BEGIN Provided entries

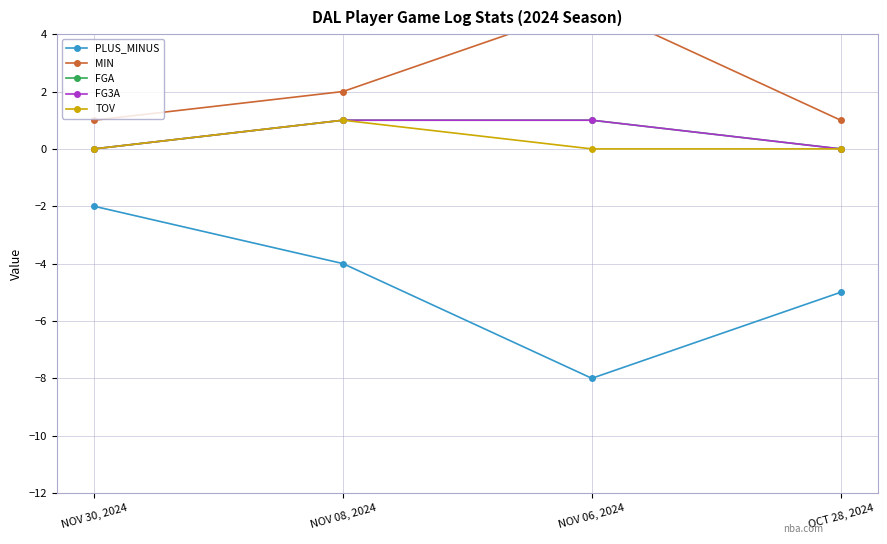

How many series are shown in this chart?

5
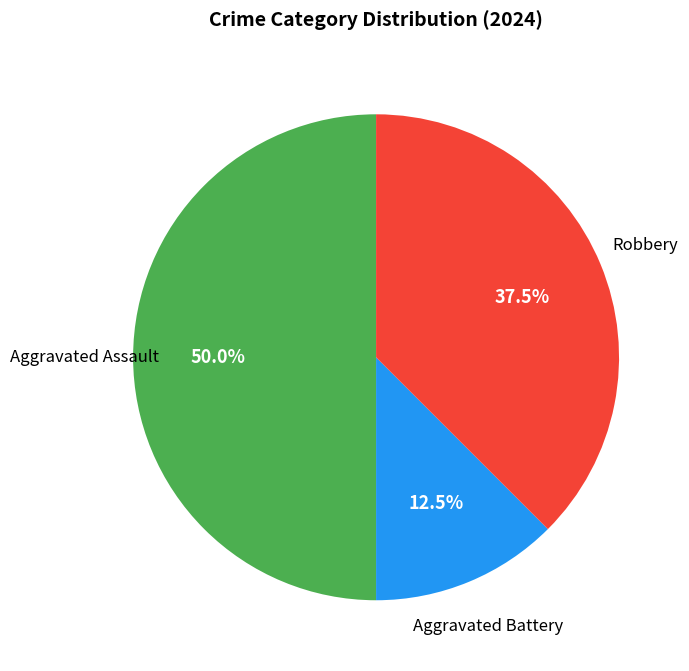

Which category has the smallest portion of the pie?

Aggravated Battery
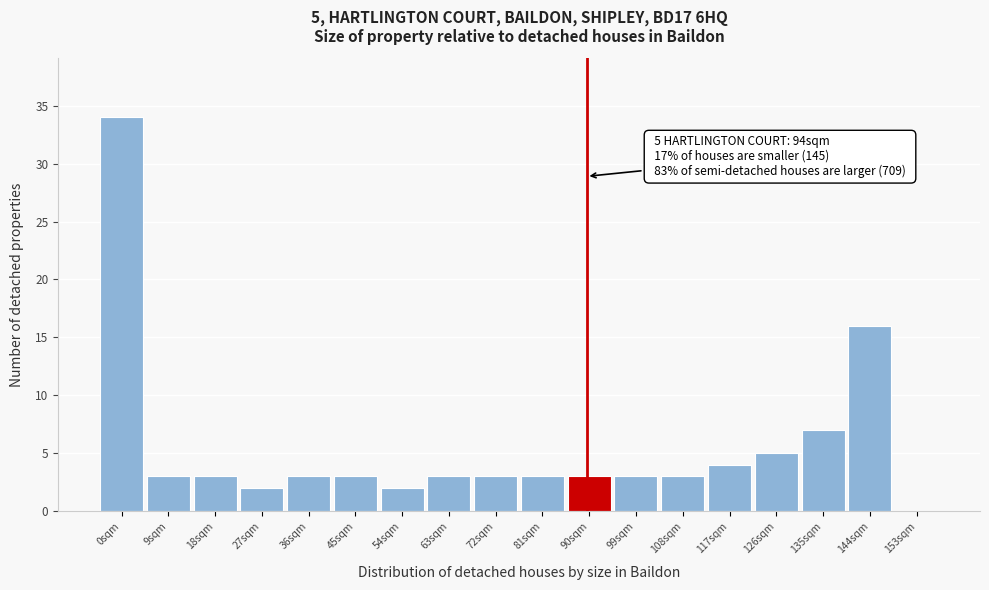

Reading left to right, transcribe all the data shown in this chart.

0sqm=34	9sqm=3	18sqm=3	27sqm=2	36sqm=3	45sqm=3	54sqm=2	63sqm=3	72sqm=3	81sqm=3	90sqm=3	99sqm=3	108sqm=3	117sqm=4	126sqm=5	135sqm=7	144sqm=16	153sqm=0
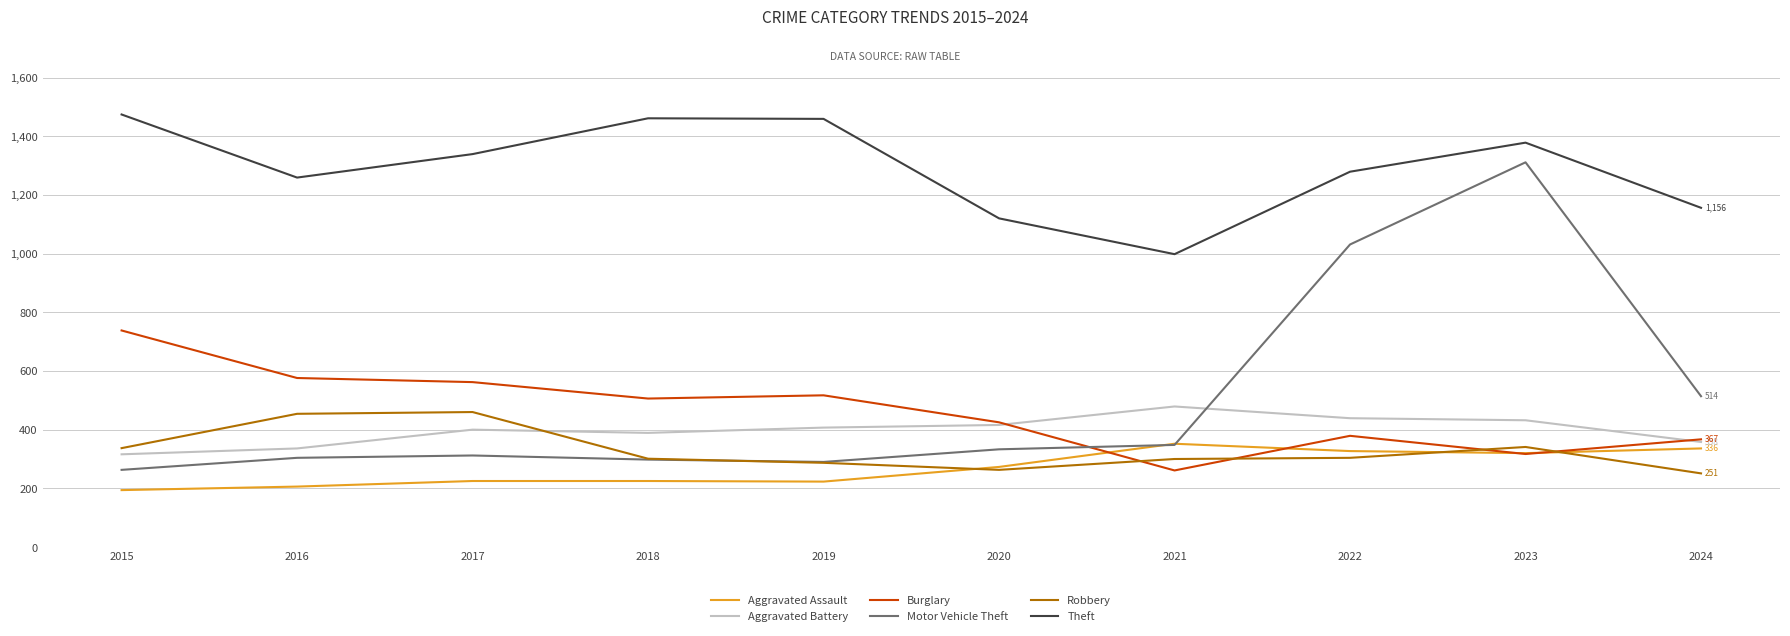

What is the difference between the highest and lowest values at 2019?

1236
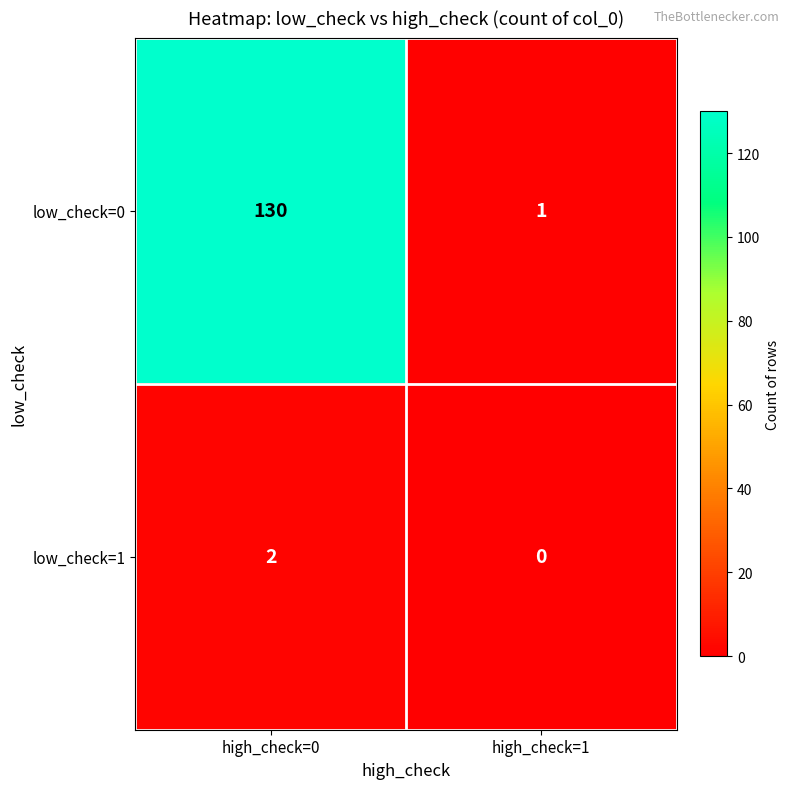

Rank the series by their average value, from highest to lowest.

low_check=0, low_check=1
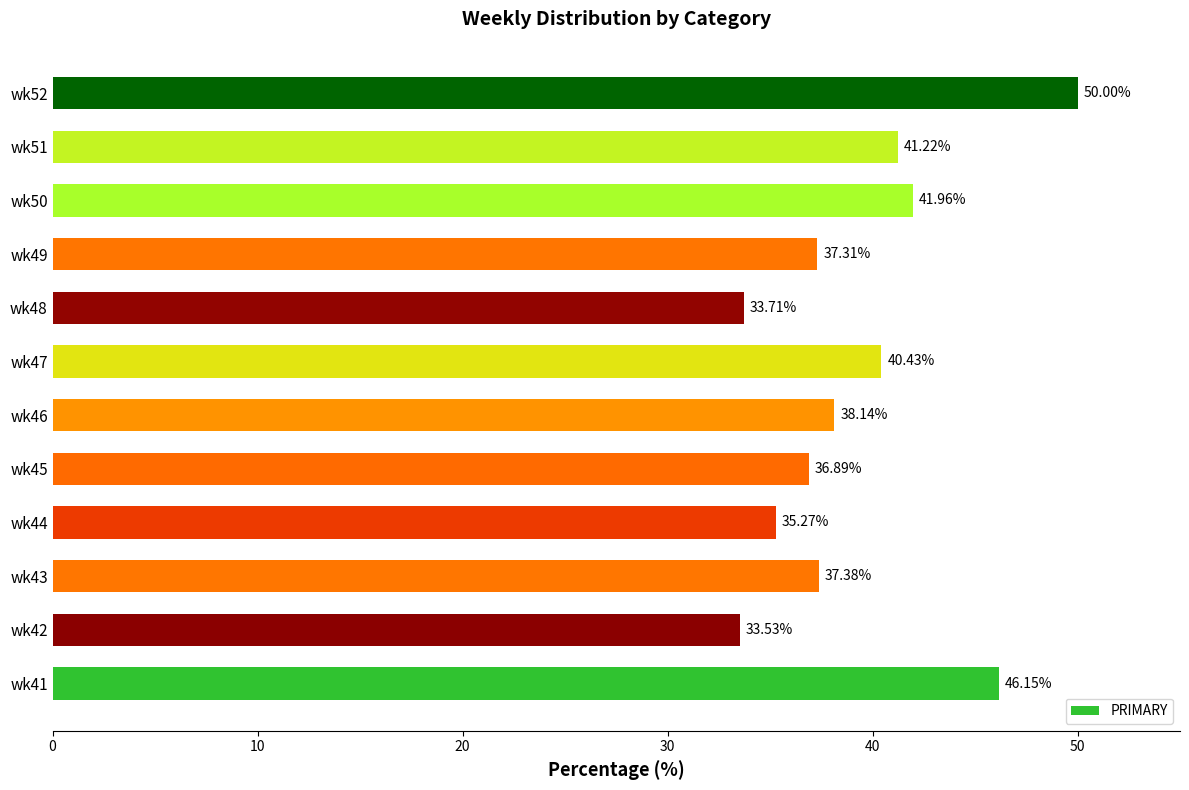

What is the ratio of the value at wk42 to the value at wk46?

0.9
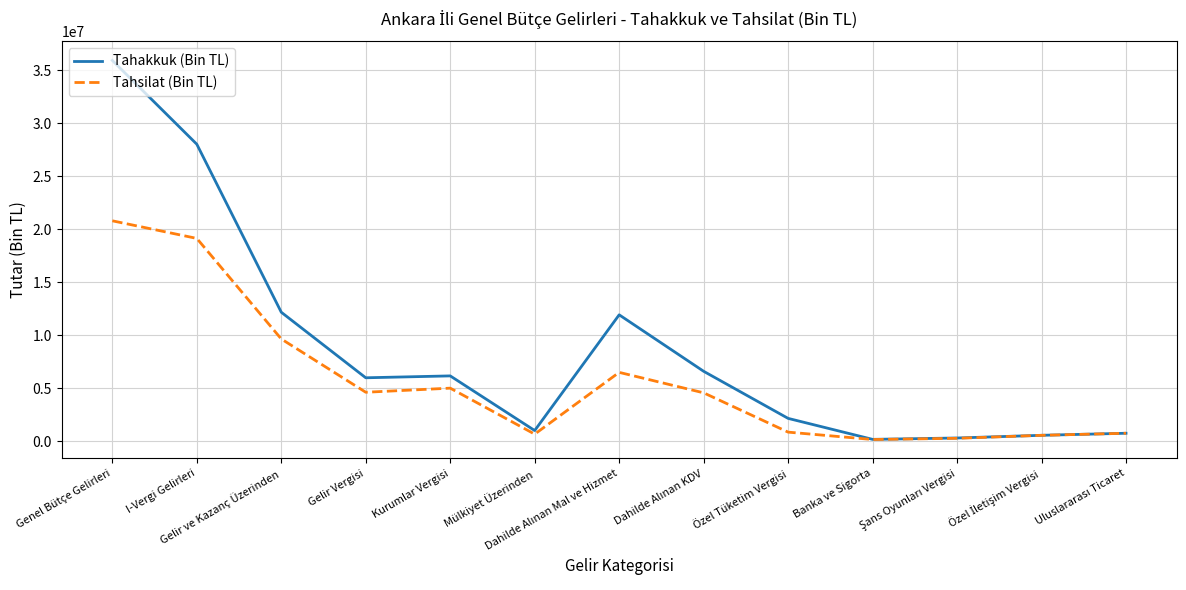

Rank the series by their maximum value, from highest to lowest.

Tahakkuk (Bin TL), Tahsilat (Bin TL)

END Provided entries

Activity
Count the lines in the records above that contain the word "series". Give only the number.

Answer to this task
3